Roberts M S, Stokes J A, King M A, Lynne T A, Purdie D M, Glasziou P P, Wilson D A, McCarthy S T, Brooks G E, de Looze F J, Del Mar C B
Department of Medicine, The University of Queensland, Brisbane, Australia.
Br J Clin Pharmacol. 2001 Mar;51(3):257-65. doi: 10.1046/j.1365-2125.2001.00347.x.
To evaluate whether a year long clinical pharmacy program involving development of professional relationships, nurse education on medication issues, and individualized medication reviews could change drug use, mortality and morbidity in nursing home residents.
A cluster randomised controlled trial, where an intervention home was matched to three control homes, was used to examine the effect of the clinical pharmacy intervention on resident outcomes. The study involved 905 residents in 13 intervention nursing homes and 2325 residents in 39 control nursing homes in south-east Queensland and north-east New South Wales, Australia. The outcome measures were: continuous drug use data from government prescription subsidy claims, cross-sectional drug use data on prescribed and administered medications, deaths and morbidity indices (hospitalization rates, adverse events and disability indices).
This intervention resulted in a reduction in drug use with no change in morbidity indices or survival. Differences in nursing home characteristics, as defined by cluster analysis with SUDAAN, negated intervention-related apparent significant improvements in survival. The use of benzodiazepines, nonsteroidal anti-inflammatory drugs, laxatives, histamine H2-receptor antagonists and antacids was significantly reduced in the intervention group, whereas the use of digoxin and diuretics remained similar to controls. Overall, drug use in the intervention group was reduced by 14.8% relative to the controls, equivalent to an annual prescription saving of A64 dollars per resident (approximately 25 pound sterling).

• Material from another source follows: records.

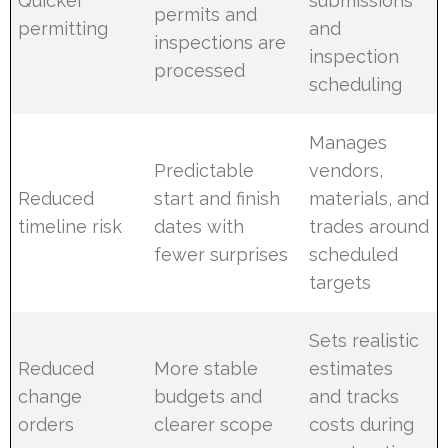
Quicker
submissions
permits and
permitting
and
inspections are
inspection
processed
scheduling
Manages
Predictable
vendors,
Reduced
start and finish
materials, and
timeline risk
dates with
trades around
fewer surprises
scheduled
targets
Sets realistic
Reduced
More stable
estimates
change
budgets and
and tracks
orders
clearer scope
costs during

This intervention improved nursing home resident outcomes related to changes in drug use and drug-related expenditure. The continuing divergence in both drug use and survival at the end of the study suggests that the difference would have been more significant in a larger and longer study, and even more so using additional instruments specific for measuring outcomes related to changes in drug use.
评估一项为期一年的临床药学项目,该项目涉及建立专业关系、对护士进行用药问题教育以及开展个体化用药评估,是否能够改变养老院居民的药物使用情况、死亡率和发病率。
采用整群随机对照试验,将一所干预养老院与三所对照养老院进行匹配,以检验临床药学干预对居民结局的影响。该研究涉及澳大利亚昆士兰州东南部和新南威尔士州东北部13所干预养老院的905名居民以及39所对照养老院的2325名居民。结局指标包括:来自政府处方补贴申请的持续药物使用数据、关于处方和服用药物的横断面药物使用数据、死亡和发病率指标(住院率、不良事件和残疾指标)。
该干预导致药物使用减少,但发病率指标和生存率未发生变化。通过使用SUDAAN进行聚类分析所定义的养老院特征差异,抵消了干预相关的生存率方面明显的显著改善。干预组中苯二氮䓬类药物、非甾体抗炎药、泻药、组胺H2受体拮抗剂和抗酸剂的使用显著减少,而地高辛和利尿剂的使用与对照组相似。总体而言,干预组的药物使用相对于对照组减少了14.8%,相当于每位居民每年节省64澳元的处方费用(约合25英镑)。
该干预改善了与药物使用变化和药物相关支出有关的养老院居民结局。研究结束时药物使用和生存率的持续差异表明,在规模更大、时间更长的研究中,这种差异会更加显著,使用更多专门用于测量与药物使用变化相关结局的工具时更是如此。